You have three levels of lightening: Low, Normal, and High.
Set ADR ON and you won't need this.
This creates new versions of images attempting to rectify flash-induced red eyes. This filter is sneaky enough to know if you used flash or not to make the image, and won't let you use this filter if you didn't use flash.
I've never had a problem with red-eye with my D3000, so all the better. When I was able to cause red-eye, this filter only corrected half of the eyes!
This creates new cropped versions of images. No pixels are moved or changed in size. Trim removes unwanted pixels from the sides of an image and saves a smaller image.
This creates new black-and-white versions of images.
It has three modes:
Sepia (Brown-and-white) and
This creates new versions of images with different colors. You've got your choice of:
Skylight: slightly warmer and pinker.
Warm Filter: slightly warmer.
Etc: self explanatory. Try them and see for yourself.
This one's slick. It calls up a better control panel than Photoshop's color balance tool, which dates from the 1980s.
Nikon's tool reminds me of what we have on million-dollar color correction machines used in Hollywood telecine to color correct motion pictures.
The Nikon D3000 shows three histograms (reminiscent of Tektronix' WFM700 waveform monitors) and the D3000's Up/Down/Left/Right key becomes the color correction track ball. Click it left and right to alter blue-red, and up down for magenta - green.
If you have something neutral, watch the waveforms, oops, histograms, until they are about equal. Left - right on the Up/Down/Left/Right key slides the red and blue in opposite directions, and green - magenta slides the red and blue equally left or right. The green stays put.
This creates a much smaller version of an image.
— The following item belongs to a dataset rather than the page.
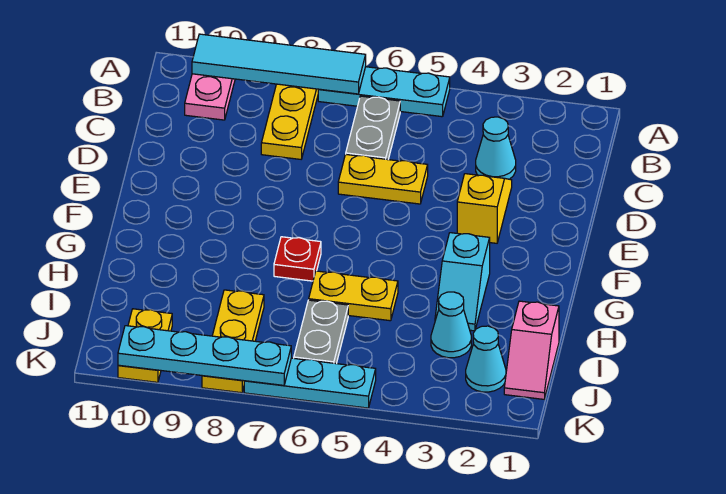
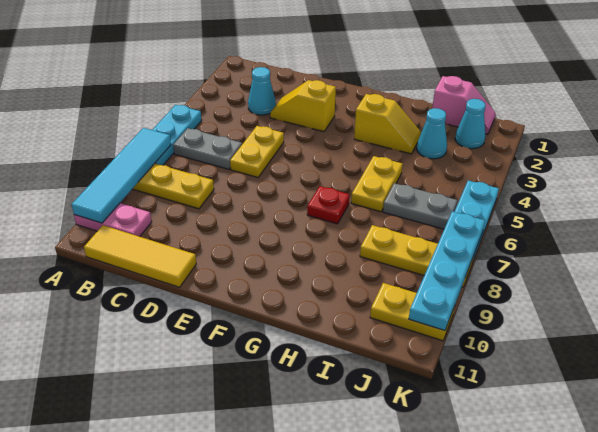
none -> yellow 1x3 tile [84,225,196,287]
cyan 1x2 slope [435,233,490,331] -> yellow 1x2 slope [354,94,421,154]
You've got your choice of 640x480, 320x240 and 160x120 pixels.
This is silly. It creates a new image by adding two others together in the z-axis (intensity).
It only works with raw originals.
A reader wrote me about a genius plan to use this for in-camera mutilation of large dynamic range scenes by combining two very different exposures. I don't see it working. I'm missing the genius part.
You can't get to this with the OK key on playback. You have to use the menu button
NEF (RAW) Processing
This lets you make a JPG if you forgot to set the D3000 that way.
This is a quick auto-everything magic picture fixer.
This is a filter which attempts to turn the image into a line drawing for kids to color.
This blurs the image away from one zone of defined sharpness.
It plays on a weird psychological effect wherein we perceive something to be a small model if large parts of it are out of focus, which is usually what happens when photographing real miniatures.
This is fun.
Select a range of still images and it creates an AVI movie file from all those images.
Stop-motion is not what it does. The correct name would be time-lapse.
You can play these from the PLAY menu.